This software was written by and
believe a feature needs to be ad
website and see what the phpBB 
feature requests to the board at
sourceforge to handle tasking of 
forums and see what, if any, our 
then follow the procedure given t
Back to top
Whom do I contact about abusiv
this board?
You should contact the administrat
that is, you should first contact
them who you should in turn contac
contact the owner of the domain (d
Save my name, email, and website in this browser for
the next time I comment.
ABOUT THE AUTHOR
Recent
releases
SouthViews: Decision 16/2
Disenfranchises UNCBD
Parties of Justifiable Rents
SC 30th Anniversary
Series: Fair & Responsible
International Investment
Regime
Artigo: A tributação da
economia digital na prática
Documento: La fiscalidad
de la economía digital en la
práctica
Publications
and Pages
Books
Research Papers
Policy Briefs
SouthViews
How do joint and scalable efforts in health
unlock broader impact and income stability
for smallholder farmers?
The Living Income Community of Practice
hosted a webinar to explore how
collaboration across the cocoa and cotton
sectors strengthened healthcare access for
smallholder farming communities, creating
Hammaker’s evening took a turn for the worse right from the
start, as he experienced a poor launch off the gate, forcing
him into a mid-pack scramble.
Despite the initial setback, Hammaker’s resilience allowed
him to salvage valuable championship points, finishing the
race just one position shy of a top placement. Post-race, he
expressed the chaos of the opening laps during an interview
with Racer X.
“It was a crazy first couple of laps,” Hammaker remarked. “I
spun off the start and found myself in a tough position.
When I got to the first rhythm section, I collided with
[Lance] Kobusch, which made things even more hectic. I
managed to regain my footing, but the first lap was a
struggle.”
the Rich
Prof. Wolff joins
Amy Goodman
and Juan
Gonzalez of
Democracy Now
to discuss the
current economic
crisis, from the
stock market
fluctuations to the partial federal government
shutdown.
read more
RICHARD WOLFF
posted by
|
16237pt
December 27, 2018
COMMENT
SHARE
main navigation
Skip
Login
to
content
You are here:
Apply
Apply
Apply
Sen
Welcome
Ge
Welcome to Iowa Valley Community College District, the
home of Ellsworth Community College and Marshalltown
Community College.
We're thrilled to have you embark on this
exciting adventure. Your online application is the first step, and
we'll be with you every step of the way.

==*==

▶ WHAT THIS TASK INVOLVES
Please copy every line of the material exactly.

▶ RESULT
This software was written by and
believe a feature needs to be ad
website and see what the phpBB 
feature requests to the board at
sourceforge to handle tasking of 
forums and see what, if any, our 
then follow the procedure given t
Back to top
Whom do I contact about abusiv
this board?
You should contact the administrat
that is, you should first contact
them who you should in turn contac
contact the owner of the domain (d
Save my name, email, and website in this browser for
the next time I comment.
ABOUT THE AUTHOR
Recent
releases
SouthViews: Decision 16/2
Disenfranchises UNCBD
Parties of Justifiable Rents
SC 30th Anniversary
Series: Fair & Responsible
International Investment
Regime
Artigo: A tributação da
economia digital na prática
Documento: La fiscalidad
de la economía digital en la
práctica
Publications
and Pages
Books
Research Papers
Policy Briefs
SouthViews
How do joint and scalable efforts in health
unlock broader impact and income stability
for smallholder farmers?
The Living Income Community of Practice
hosted a webinar to explore how
collaboration across the cocoa and cotton
sectors strengthened healthcare access for
smallholder farming communities, creating
Hammaker’s evening took a turn for the worse right from the
start, as he experienced a poor launch off the gate, forcing
him into a mid-pack scramble.
Despite the initial setback, Hammaker’s resilience allowed
him to salvage valuable championship points, finishing the
race just one position shy of a top placement. Post-race, he
expressed the chaos of the opening laps during an interview
with Racer X.
“It was a crazy first couple of laps,” Hammaker remarked. “I
spun off the start and found myself in a tough position.
When I got to the first rhythm section, I collided with
[Lance] Kobusch, which made things even more hectic. I
managed to regain my footing, but the first lap was a
struggle.”
the Rich
Prof. Wolff joins
Amy Goodman
and Juan
Gonzalez of
Democracy Now
to discuss the
current economic
crisis, from the
stock market
fluctuations to the partial federal government
shutdown.
read more
RICHARD WOLFF
posted by
|
16237pt
December 27, 2018
COMMENT
SHARE
main navigation
Skip
Login
to
content
You are here:
Apply
Apply
Apply
Sen
Welcome
Ge
Welcome to Iowa Valley Community College District, the
home of Ellsworth Community College and Marshalltown
Community College.
We're thrilled to have you embark on this
exciting adventure. Your online application is the first step, and
we'll be with you every step of the way.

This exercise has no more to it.